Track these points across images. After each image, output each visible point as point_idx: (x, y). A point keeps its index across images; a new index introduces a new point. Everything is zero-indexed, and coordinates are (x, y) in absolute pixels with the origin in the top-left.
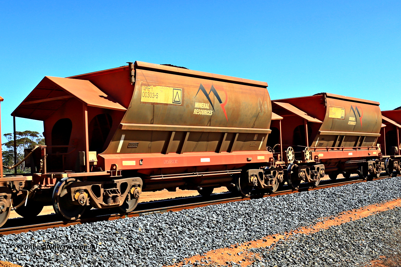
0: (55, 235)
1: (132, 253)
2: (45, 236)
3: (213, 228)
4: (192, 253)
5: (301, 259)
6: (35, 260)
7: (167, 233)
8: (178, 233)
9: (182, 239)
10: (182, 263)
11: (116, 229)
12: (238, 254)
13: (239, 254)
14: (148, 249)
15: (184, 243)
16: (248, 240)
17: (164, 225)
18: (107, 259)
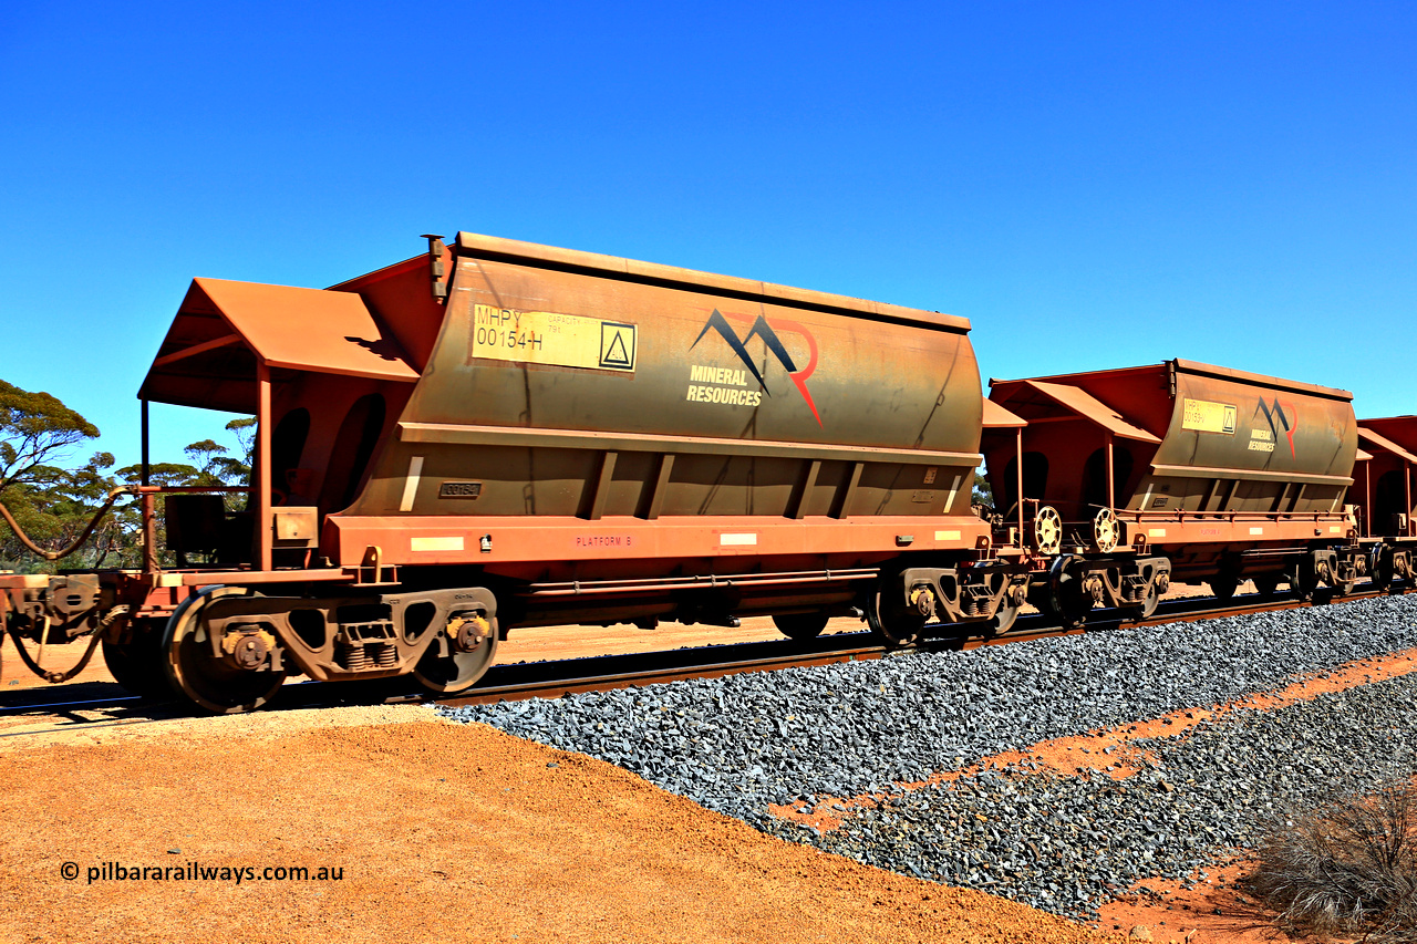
0: (690, 697)
1: (864, 742)
2: (667, 699)
3: (1050, 689)
4: (1001, 745)
5: (1251, 767)
6: (643, 752)
7: (944, 698)
8: (968, 699)
9: (977, 713)
10: (976, 767)
11: (828, 687)
12: (1104, 750)
13: (1107, 750)
14: (900, 733)
15: (983, 721)
16: (1130, 720)
17: (937, 681)
18: (805, 754)
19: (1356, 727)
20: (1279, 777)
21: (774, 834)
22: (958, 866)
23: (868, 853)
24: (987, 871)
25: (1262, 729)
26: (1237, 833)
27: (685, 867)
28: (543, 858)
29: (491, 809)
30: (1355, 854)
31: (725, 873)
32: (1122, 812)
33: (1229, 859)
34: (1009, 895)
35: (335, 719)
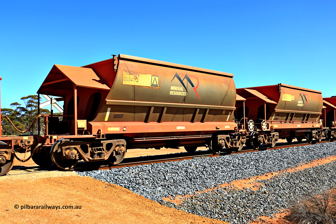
19: (315, 177)
20: (295, 190)
21: (164, 205)
22: (212, 213)
23: (189, 210)
24: (220, 214)
25: (291, 177)
26: (285, 204)
27: (141, 214)
28: (104, 211)
29: (91, 199)
30: (315, 210)
31: (152, 215)
32: (255, 199)
33: (282, 211)
34: (225, 221)
35: (50, 175)
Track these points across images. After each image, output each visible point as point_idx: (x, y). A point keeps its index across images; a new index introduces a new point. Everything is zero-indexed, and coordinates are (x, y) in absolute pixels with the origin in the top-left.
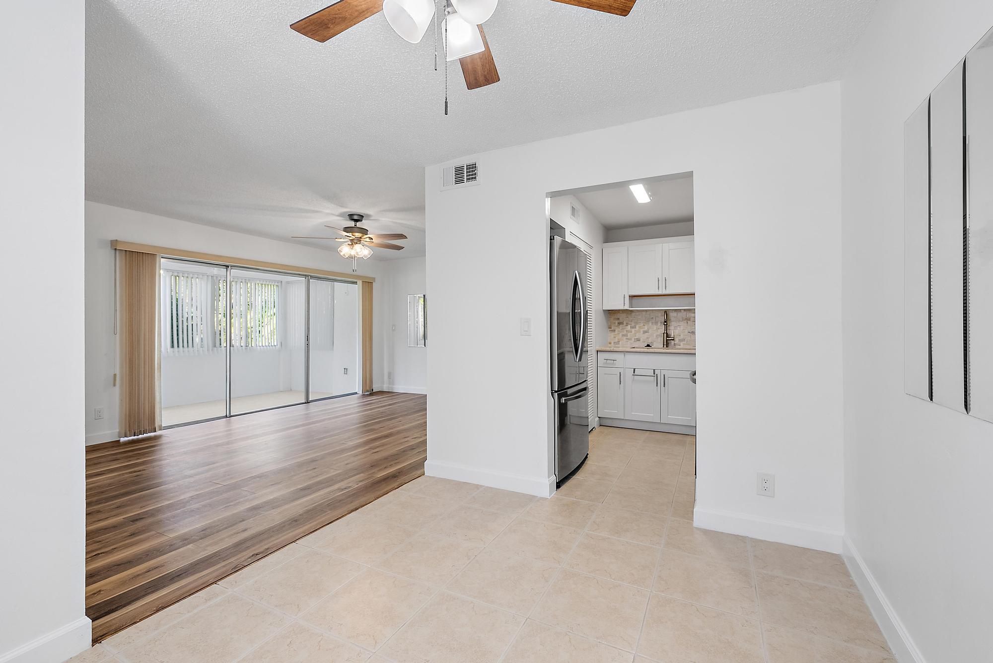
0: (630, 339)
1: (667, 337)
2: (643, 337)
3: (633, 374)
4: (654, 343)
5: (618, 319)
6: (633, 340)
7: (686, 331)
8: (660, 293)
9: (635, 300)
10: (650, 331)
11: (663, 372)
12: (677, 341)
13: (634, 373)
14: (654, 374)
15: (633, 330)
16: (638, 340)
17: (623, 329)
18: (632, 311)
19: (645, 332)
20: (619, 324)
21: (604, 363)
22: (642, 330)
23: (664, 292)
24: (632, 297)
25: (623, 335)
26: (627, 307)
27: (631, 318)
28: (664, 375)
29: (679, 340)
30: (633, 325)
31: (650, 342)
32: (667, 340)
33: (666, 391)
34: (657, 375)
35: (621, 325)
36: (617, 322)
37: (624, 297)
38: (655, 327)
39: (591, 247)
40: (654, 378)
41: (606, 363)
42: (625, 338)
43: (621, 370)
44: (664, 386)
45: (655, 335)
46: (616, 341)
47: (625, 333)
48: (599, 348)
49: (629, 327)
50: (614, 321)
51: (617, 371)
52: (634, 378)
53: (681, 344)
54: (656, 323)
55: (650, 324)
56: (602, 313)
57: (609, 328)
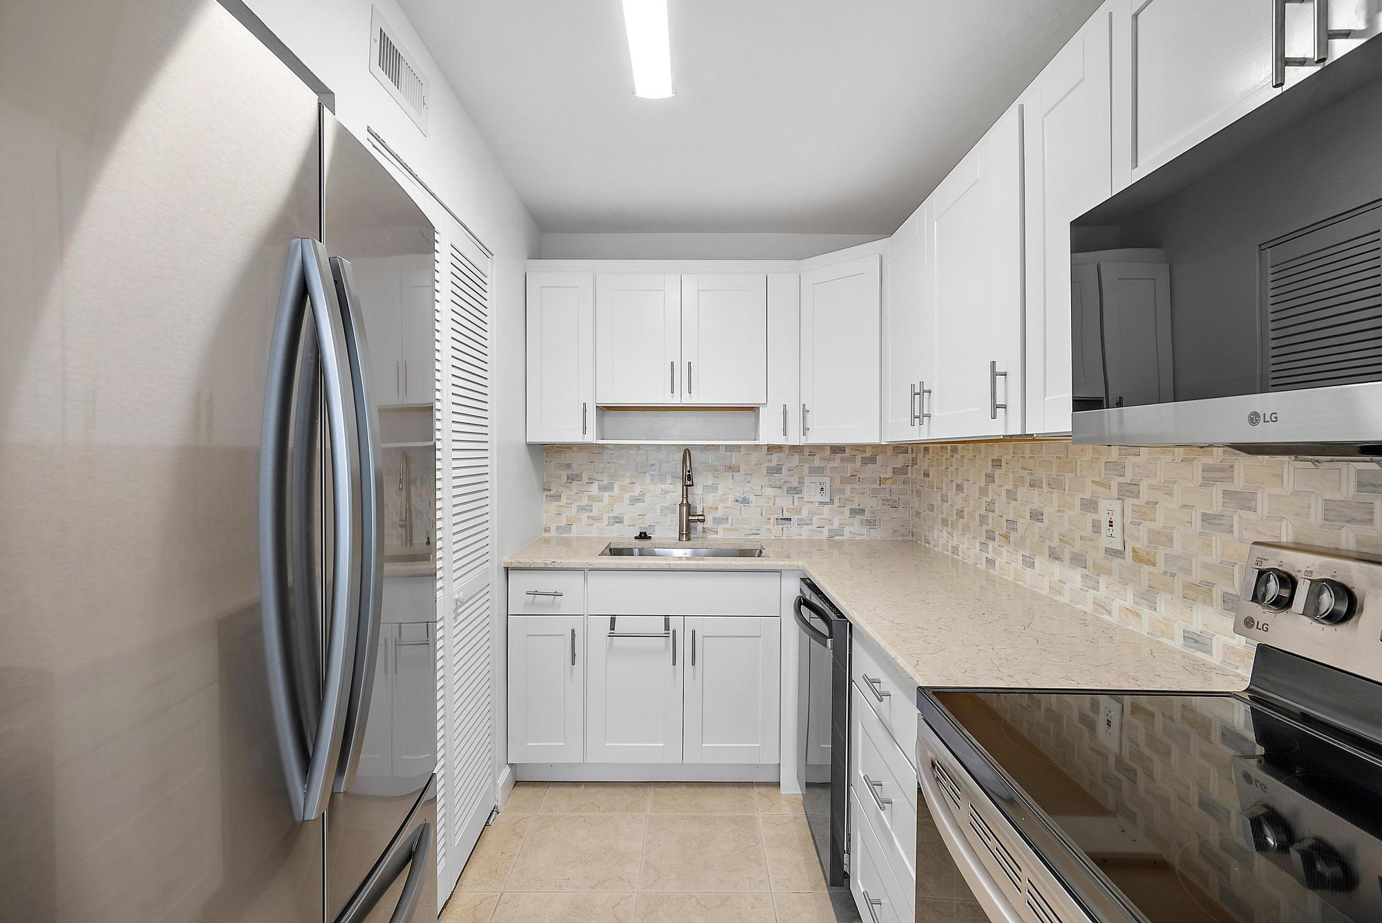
__________
● About this exercise: The answer must be the lines of the entries above, written out exactly from the first through the one with "17: (164, 225)", and no pictures.

● Written reply:
Track these points across images. After each image, output each visible point as point_idx: (x, y). A point keeps its index across images; a new index introduces a new point. Everything is zero-indexed, and coordinates are (x, y) in absolute pixels with the origin in the top-left.
0: (55, 235)
1: (132, 253)
2: (45, 236)
3: (213, 228)
4: (192, 253)
5: (301, 259)
6: (35, 260)
7: (167, 233)
8: (178, 233)
9: (182, 239)
10: (182, 263)
11: (116, 229)
12: (238, 254)
13: (239, 254)
14: (148, 249)
15: (184, 243)
16: (248, 240)
17: (164, 225)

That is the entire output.